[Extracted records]
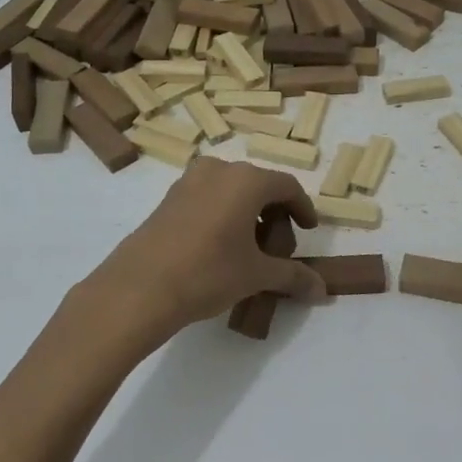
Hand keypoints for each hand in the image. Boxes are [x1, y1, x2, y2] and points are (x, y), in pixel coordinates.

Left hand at [83, 159, 325, 341]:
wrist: (138, 288)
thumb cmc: (208, 273)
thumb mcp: (257, 275)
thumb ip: (293, 276)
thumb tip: (322, 291)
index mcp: (246, 180)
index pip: (287, 186)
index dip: (304, 209)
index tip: (309, 231)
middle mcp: (219, 170)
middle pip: (260, 186)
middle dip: (276, 215)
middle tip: (279, 249)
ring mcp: (189, 182)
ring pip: (232, 191)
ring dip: (248, 215)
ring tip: (250, 251)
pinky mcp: (168, 199)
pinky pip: (208, 198)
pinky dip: (224, 216)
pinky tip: (220, 249)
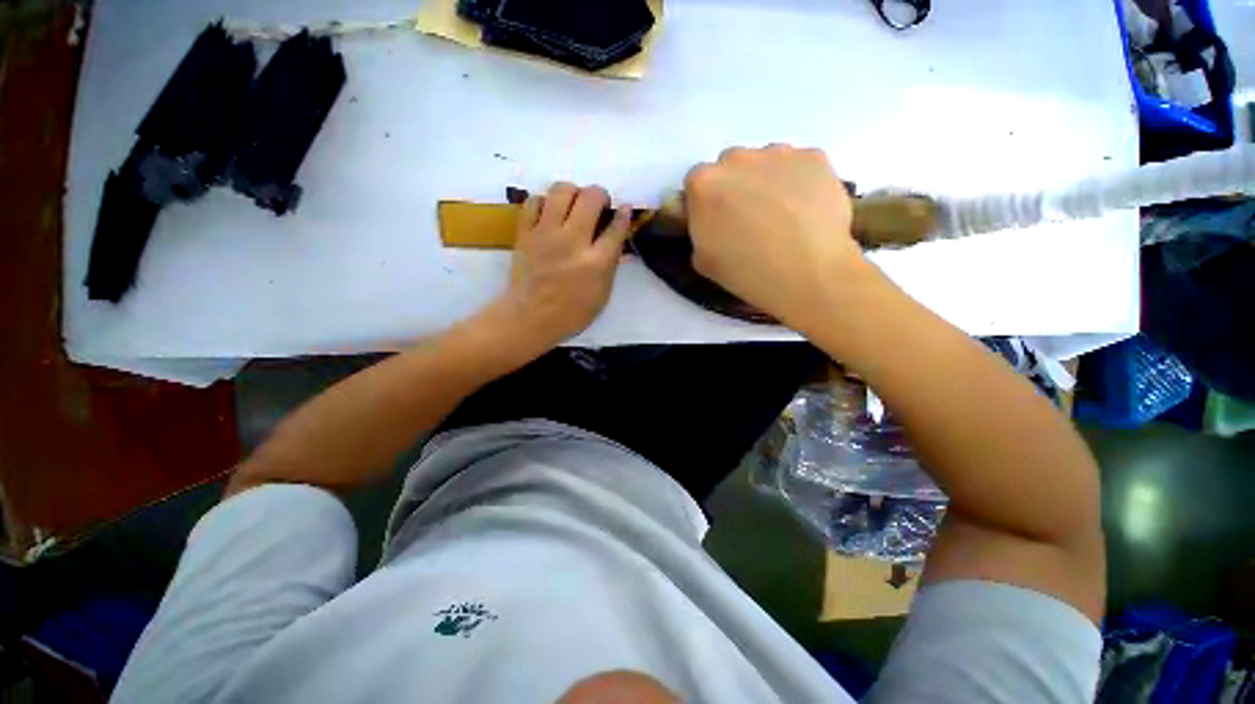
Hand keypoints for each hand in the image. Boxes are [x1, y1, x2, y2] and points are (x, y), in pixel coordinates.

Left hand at [492, 182, 632, 352]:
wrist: (531, 317)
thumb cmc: (572, 312)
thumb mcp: (602, 294)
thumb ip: (611, 265)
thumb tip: (616, 239)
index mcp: (596, 262)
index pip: (616, 227)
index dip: (624, 214)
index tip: (625, 209)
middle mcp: (573, 241)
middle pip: (591, 197)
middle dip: (600, 194)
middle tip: (599, 204)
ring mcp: (546, 234)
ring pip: (562, 190)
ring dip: (573, 191)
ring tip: (574, 203)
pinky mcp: (525, 232)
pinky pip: (534, 201)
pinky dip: (545, 201)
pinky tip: (550, 212)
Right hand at [685, 145, 875, 330]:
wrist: (807, 273)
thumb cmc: (747, 272)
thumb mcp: (702, 260)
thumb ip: (699, 230)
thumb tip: (711, 223)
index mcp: (703, 184)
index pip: (696, 184)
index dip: (706, 205)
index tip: (717, 223)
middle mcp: (737, 158)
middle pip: (730, 167)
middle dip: (735, 188)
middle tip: (748, 220)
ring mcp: (778, 152)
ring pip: (765, 162)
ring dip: (766, 182)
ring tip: (781, 217)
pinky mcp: (814, 156)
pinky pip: (798, 165)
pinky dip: (798, 182)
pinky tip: (805, 211)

# Task instructions
Nothing but the lines from the one that holds "pinky pip: (208, 198)" through the end of the data should appear, written out exactly, without pictures.

# Task result
pinky pip: (208, 198)
pinky dip: (224, 216)
pinky tip: (220, 249)
Hand keypoints for each hand in the image. Boxes are [x1, y1, x2, y2] and points are (x, y), in pixel coordinates.

Left hand at [492, 182, 632, 352]:
wrist: (531, 317)
thumb cmc: (572, 312)
thumb mcp: (602, 294)
thumb ip: (611, 265)
thumb tip: (616, 239)
index mcp: (596, 262)
index pip: (616, 227)
index dip: (624, 214)
index tip: (625, 209)
middle mcp: (573, 241)
middle pip: (591, 197)
middle dip: (600, 194)
middle tip: (599, 204)
ring mcp: (546, 234)
ring pip: (562, 190)
ring dip: (573, 191)
ring tip: (574, 203)
pinky mcp: (525, 232)
pinky pip: (534, 201)
pinky dip: (545, 201)
pinky tip: (550, 212)
Right hand at [685, 145, 875, 330]:
wrist: (807, 273)
thumb cmc: (747, 272)
thumb mcp: (702, 260)
thumb ip: (699, 230)
thumb tip: (711, 223)
index mcp: (703, 184)
index pip: (696, 184)
index dip: (706, 205)
index tip: (717, 223)
middle mcp: (737, 158)
middle pip: (730, 167)
middle dip: (735, 188)
middle tip: (748, 220)
ring mcp: (778, 152)
ring pip: (765, 162)
ring dip: (766, 182)
ring tip: (781, 217)
pinky mcp: (814, 156)
pinky pip: (798, 165)
pinky dip: (798, 182)
pinky tip: (805, 211)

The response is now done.